Input Block Start

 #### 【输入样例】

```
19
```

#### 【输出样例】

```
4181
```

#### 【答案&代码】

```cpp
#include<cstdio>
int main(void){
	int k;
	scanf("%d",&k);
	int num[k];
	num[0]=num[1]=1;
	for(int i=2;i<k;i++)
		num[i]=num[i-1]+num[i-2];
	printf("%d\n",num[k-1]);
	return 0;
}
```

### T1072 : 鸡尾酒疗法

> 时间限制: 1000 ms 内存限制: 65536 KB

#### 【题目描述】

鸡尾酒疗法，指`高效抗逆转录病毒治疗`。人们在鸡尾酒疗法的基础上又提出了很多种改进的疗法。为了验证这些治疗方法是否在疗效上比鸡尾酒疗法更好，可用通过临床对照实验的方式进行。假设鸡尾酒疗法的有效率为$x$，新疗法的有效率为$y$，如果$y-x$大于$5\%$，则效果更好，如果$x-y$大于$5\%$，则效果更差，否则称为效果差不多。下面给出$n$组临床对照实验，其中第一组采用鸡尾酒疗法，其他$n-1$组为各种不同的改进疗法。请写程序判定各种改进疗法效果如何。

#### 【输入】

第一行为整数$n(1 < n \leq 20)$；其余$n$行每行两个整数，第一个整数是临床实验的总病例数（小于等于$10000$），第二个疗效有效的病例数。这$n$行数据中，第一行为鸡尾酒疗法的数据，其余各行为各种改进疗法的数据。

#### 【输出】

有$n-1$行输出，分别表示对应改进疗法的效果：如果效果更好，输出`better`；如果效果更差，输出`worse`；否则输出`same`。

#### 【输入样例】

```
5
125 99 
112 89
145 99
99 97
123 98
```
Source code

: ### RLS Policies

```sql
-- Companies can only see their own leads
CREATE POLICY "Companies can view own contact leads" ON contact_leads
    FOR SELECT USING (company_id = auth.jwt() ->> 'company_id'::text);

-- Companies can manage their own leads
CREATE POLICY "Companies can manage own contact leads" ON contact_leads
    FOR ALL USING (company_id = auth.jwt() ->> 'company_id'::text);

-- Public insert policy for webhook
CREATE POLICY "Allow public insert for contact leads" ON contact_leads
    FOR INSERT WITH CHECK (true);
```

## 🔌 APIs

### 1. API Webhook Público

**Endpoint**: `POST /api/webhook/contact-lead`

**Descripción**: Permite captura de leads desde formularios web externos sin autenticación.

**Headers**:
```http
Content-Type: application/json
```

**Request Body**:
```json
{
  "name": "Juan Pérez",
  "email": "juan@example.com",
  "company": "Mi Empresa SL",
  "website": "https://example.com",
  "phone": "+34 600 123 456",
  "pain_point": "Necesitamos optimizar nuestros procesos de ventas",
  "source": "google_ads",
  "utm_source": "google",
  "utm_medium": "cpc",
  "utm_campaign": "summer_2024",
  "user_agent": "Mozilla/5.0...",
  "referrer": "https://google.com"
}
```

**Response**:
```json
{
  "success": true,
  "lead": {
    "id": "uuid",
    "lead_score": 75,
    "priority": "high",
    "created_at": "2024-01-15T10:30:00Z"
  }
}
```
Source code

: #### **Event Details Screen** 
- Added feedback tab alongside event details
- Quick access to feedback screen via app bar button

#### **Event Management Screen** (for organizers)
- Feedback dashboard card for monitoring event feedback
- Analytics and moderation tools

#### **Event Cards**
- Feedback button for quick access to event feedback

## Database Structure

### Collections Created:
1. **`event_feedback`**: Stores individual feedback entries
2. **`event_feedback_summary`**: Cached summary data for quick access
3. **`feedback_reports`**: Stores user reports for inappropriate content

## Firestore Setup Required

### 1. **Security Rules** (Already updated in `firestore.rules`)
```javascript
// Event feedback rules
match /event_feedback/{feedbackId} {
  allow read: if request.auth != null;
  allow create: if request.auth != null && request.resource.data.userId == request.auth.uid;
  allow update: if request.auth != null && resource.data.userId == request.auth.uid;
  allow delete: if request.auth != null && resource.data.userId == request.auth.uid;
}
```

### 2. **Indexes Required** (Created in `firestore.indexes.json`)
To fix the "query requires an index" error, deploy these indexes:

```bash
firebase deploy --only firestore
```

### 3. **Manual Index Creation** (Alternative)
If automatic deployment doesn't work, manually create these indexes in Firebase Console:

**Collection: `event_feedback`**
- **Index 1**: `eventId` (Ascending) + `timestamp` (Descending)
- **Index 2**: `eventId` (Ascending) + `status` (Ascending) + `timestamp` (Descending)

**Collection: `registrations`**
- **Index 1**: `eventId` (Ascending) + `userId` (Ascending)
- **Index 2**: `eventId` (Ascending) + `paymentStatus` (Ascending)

Input Block End

What you are asked to do - Would you write out all of the data exactly as given?

Expected answer -
 #### 【输入样例】

```
19
```

#### 【输出样例】

```
4181
```

#### 【答案&代码】

```cpp
#include<cstdio>
int main(void){
	int k;
	scanf("%d",&k);
	int num[k];
	num[0]=num[1]=1;
	for(int i=2;i<k;i++)
		num[i]=num[i-1]+num[i-2];
	printf("%d\n",num[k-1]);
	return 0;
}
```

### T1072 : 鸡尾酒疗法

> 时间限制: 1000 ms 内存限制: 65536 KB

#### 【题目描述】

鸡尾酒疗法，指`高效抗逆转录病毒治疗`。人们在鸡尾酒疗法的基础上又提出了很多种改进的疗法。为了验证这些治疗方法是否在疗效上比鸡尾酒疗法更好，可用通过临床对照实验的方式进行。假设鸡尾酒疗法的有效率为$x$，新疗法的有效率为$y$，如果$y-x$大于$5\%$，则效果更好，如果$x-y$大于$5\%$，则效果更差，否则称为效果差不多。下面给出$n$组临床对照实验，其中第一组采用鸡尾酒疗法，其他$n-1$组为各种不同的改进疗法。请写程序判定各种改进疗法效果如何。

#### 【输入】

第一行为整数$n(1 < n \leq 20)$；其余$n$行每行两个整数，第一个整数是临床实验的总病例数（小于等于$10000$），第二个疗效有效的病例数。这$n$行数据中，第一行为鸡尾酒疗法的数据，其余各行为各种改进疗法的数据。

#### 【输出】

有$n-1$行输出，分别表示对应改进疗法的效果：如果效果更好，输出`better`；如果效果更差，输出`worse`；否则输出`same`。

#### 【输入样例】

```
5
125 99 
112 89
145 99
99 97
123 98
```
Source code

: ### RLS Policies

```sql
-- Companies can only see their own leads
CREATE POLICY "Companies can view own contact leads" ON contact_leads
    FOR SELECT USING (company_id = auth.jwt() ->> 'company_id'::text);

-- Companies can manage their own leads
CREATE POLICY "Companies can manage own contact leads" ON contact_leads
    FOR ALL USING (company_id = auth.jwt() ->> 'company_id'::text);

-- Public insert policy for webhook
CREATE POLICY "Allow public insert for contact leads" ON contact_leads
    FOR INSERT WITH CHECK (true);
```

## 🔌 APIs

### 1. API Webhook Público

**Endpoint**: `POST /api/webhook/contact-lead`

**Descripción**: Permite captura de leads desde formularios web externos sin autenticación.

**Headers**:
```http
Content-Type: application/json
```

**Request Body**:
```json
{
  "name": "Juan Pérez",
  "email": "juan@example.com",
  "company": "Mi Empresa SL",
  "website": "https://example.com",
  "phone": "+34 600 123 456",
  "pain_point": "Necesitamos optimizar nuestros procesos de ventas",
  "source": "google_ads",
  "utm_source": "google",
  "utm_medium": "cpc",
  "utm_campaign": "summer_2024",
  "user_agent": "Mozilla/5.0...",
  "referrer": "https://google.com"
}
```

**Response**:
```json
{
  "success": true,
  "lead": {
    "id": "uuid",
    "lead_score": 75,
    "priority": "high",
    "created_at": "2024-01-15T10:30:00Z"
  }
}
```
Source code

: #### **Event Details Screen** 
- Added feedback tab alongside event details
- Quick access to feedback screen via app bar button

#### **Event Management Screen** (for organizers)
- Feedback dashboard card for monitoring event feedback
- Analytics and moderation tools

#### **Event Cards**
- Feedback button for quick access to event feedback

## Database Structure

### Collections Created:
1. **`event_feedback`**: Stores individual feedback entries
2. **`event_feedback_summary`**: Cached summary data for quick access
3. **`feedback_reports`**: Stores user reports for inappropriate content

## Firestore Setup Required

### 1. **Security Rules** (Already updated in `firestore.rules`)
```javascript
// Event feedback rules
match /event_feedback/{feedbackId} {
  allow read: if request.auth != null;
  allow create: if request.auth != null && request.resource.data.userId == request.auth.uid;
  allow update: if request.auth != null && resource.data.userId == request.auth.uid;
  allow delete: if request.auth != null && resource.data.userId == request.auth.uid;
}
```

### 2. **Indexes Required** (Created in `firestore.indexes.json`)
To fix the "query requires an index" error, deploy these indexes:

```bash
firebase deploy --only firestore
```

### 3. **Manual Index Creation** (Alternative)
If automatic deployment doesn't work, manually create these indexes in Firebase Console:

**Collection: `event_feedback`**
- **Index 1**: `eventId` (Ascending) + `timestamp` (Descending)
- **Index 2**: `eventId` (Ascending) + `status` (Ascending) + `timestamp` (Descending)

**Collection: `registrations`**
- **Index 1**: `eventId` (Ascending) + `userId` (Ascending)
- **Index 2**: `eventId` (Ascending) + `paymentStatus` (Ascending)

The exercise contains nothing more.